09

198 24 4
                                    

"Bekalnya udah siap, Mi?" tanya Ziyech yang sudah siap dengan seragam kantornya.

"Udah," sahut Ummi.

bekal yang disiapkan Kamilah adalah masakan yang sengaja dibuatnya untuk seorang wanita yang tengah menjadi incaran. Bekal dalam kotak nasi yang dimasukan ke dalam goodie bag sudah sang ibu siapkan dan siap untuk dibawa.

Pakaian yang dikenakan dari rumah, sudah tampak rapi. Dengan kemeja berwarna hitam polos beserta jas dan celana dengan warna senada, abu silver. Namun tentu saja, pakaian yang dikenakan untuk menemui sang gadis adalah pakaian yang berbeda.

"Tumben minta bekal di tempat yang ini," ucap Kamilah, memberikan bekalnya.

"Ummi gak perlu tau, cukup Ziyech yang tau." Ziyech meraih goodie bag yang diberikan sang ibu, dibarengi dengan senyuman tampak bahagia.

Kamilah hanya tertawa kecil seraya menggelengkan kepalanya. Ziyech kemudian mencium tangan sang ibu dan kedua pipinya, lalu pamit dan beranjak pergi.

Memiliki tangan kanan seperti Iyad, membuatnya bisa mengatur waktu untuk diri sendiri. Meskipun pekerjaan sedang menumpuk, karena proyek yang sedang dijalankan berjalan dengan baik.

Seperti yang dikatakan, bukan mementingkan pekerjaan dan pergi ke kantor, lelaki itu justru pergi ke rumah sakit terlebih dahulu. Ia bahkan dengan polosnya masuk tanpa seorang anak kecil yang biasa menjadi alasannya untuk bertemu dengan sang gadis. Kali ini hanya dengan membawa goodie bag yang berisi makanan, ia memasuki ruangan gadis itu tanpa permisi.

Alisa yang baru saja datang dan duduk mengatur napasnya, tiba-tiba harus kembali terkejut karena seorang lelaki yang memasuki ruangannya tanpa permisi.

"Selamat pagi, Bu Dokter!" sapa Ziyech, memasuki ruangan.

"Kamu? Ngapain ke sini?" Alisa dengan ekspresi kagetnya, karena laki-laki itu datang tanpa seorang anak kecil.

"Jangan kaget, santai aja." Tanpa disuruh ia lalu duduk di sofa.

Alisa tampak gelisah kebingungan. Apa yang harus dilakukannya? Sedangkan laki-laki itu duduk nyaman tanpa merasa bersalah. Bahkan untuk bekerja pun ia tidak nyaman. Jari-jemari kakinya dimainkan, matanya memutar tak tentu arah, pikirannya kacau, bahkan emosinya hampir tak terkontrol.

"Hey, Nona! Kenapa anda seperti orang gelisah?" Ziyech memandang heran ke arah Alisa.

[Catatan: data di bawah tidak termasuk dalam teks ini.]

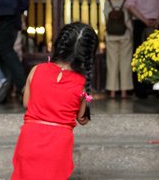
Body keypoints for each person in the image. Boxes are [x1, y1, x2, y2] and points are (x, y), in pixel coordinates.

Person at [11, 22, 98, 180]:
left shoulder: (37, 69)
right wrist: (88, 97)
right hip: (58, 144)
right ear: (88, 55)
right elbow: (82, 119)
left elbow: (26, 103)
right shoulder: (82, 84)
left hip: (30, 137)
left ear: (59, 44)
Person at [103, 0, 133, 99]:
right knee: (125, 62)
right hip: (125, 34)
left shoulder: (107, 1)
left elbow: (106, 17)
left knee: (112, 62)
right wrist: (130, 30)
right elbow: (127, 18)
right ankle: (125, 91)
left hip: (111, 35)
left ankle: (112, 91)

"Saya mohon kamu keluar dari ruangan ini," pintanya, dengan wajah gelisah tentunya.

"Why? Saya hanya duduk. Apa salahnya?"

"Salahnya, kamu laki-laki dan ini ruangan perempuan. Jangan membuat gosip yang tidak-tidak," ucap Alisa, masih bernada santai.

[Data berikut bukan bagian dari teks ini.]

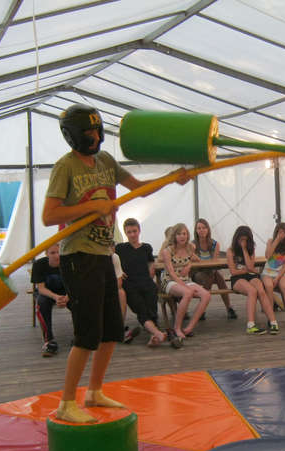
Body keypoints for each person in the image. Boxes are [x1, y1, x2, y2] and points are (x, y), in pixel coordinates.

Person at [42, 103, 189, 423]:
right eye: (89, 133)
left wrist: (171, 178)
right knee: (87, 333)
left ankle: (94, 391)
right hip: (78, 257)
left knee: (111, 329)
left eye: (98, 131)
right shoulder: (65, 167)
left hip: (104, 255)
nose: (96, 137)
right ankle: (67, 402)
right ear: (74, 136)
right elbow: (49, 216)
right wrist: (91, 207)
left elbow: (138, 188)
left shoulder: (106, 161)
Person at [115, 218, 167, 347]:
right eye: (129, 232)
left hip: (146, 282)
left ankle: (153, 335)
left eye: (134, 231)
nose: (132, 234)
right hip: (129, 284)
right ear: (125, 233)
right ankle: (157, 334)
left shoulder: (146, 247)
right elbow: (111, 259)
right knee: (141, 309)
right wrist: (119, 271)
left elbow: (151, 263)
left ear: (139, 231)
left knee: (151, 307)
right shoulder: (120, 248)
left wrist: (150, 274)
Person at [160, 222, 211, 343]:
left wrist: (189, 265)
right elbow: (171, 273)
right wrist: (185, 286)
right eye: (179, 234)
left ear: (187, 235)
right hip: (169, 280)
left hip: (185, 279)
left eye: (184, 234)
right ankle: (177, 328)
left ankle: (189, 328)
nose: (182, 236)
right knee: (187, 293)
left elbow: (197, 260)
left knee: (206, 295)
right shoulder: (167, 251)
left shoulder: (190, 247)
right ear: (174, 236)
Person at [227, 225, 279, 335]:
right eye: (241, 240)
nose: (243, 242)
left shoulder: (251, 249)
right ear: (237, 238)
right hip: (237, 278)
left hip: (250, 275)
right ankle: (251, 325)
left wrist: (245, 249)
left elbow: (250, 266)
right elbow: (233, 271)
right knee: (252, 291)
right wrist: (247, 270)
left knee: (261, 291)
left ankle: (273, 322)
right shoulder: (230, 251)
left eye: (246, 240)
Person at [192, 218, 237, 320]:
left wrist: (209, 269)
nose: (201, 230)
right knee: (215, 277)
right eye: (199, 228)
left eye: (204, 227)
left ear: (208, 229)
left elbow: (214, 263)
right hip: (198, 273)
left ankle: (202, 310)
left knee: (216, 277)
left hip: (211, 271)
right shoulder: (192, 245)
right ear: (196, 230)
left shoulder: (215, 244)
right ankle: (229, 308)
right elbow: (194, 265)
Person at [31, 243, 68, 357]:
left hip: (67, 293)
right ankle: (49, 340)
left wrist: (67, 297)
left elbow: (75, 285)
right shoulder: (39, 264)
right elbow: (41, 288)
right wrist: (56, 297)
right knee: (42, 303)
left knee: (81, 301)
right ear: (46, 254)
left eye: (59, 252)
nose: (57, 256)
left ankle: (80, 336)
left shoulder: (68, 262)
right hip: (47, 293)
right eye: (52, 253)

"Gosip tentang kita, maksudnya?"

"Tentang saya, bukan kamu! Orang-orang rumah sakit akan membicarakan saya karena kamu," jelasnya, tampak mulai kesal.

"Oh, bagus dong. Biar mereka mengira kita pacaran, atau sepasang kekasih yang akan menikah." Ziyech melengkungkan sudut bibirnya menatap sang gadis.

"Jangan pernah bermimpi, itu tidak akan pernah terjadi!" Kali ini Alisa benar-benar kesal.

"Oh ya? Sepertinya ... Nona tidak tahu siapa saya." Tampang menyebalkan itu membuat Alisa semakin kesal.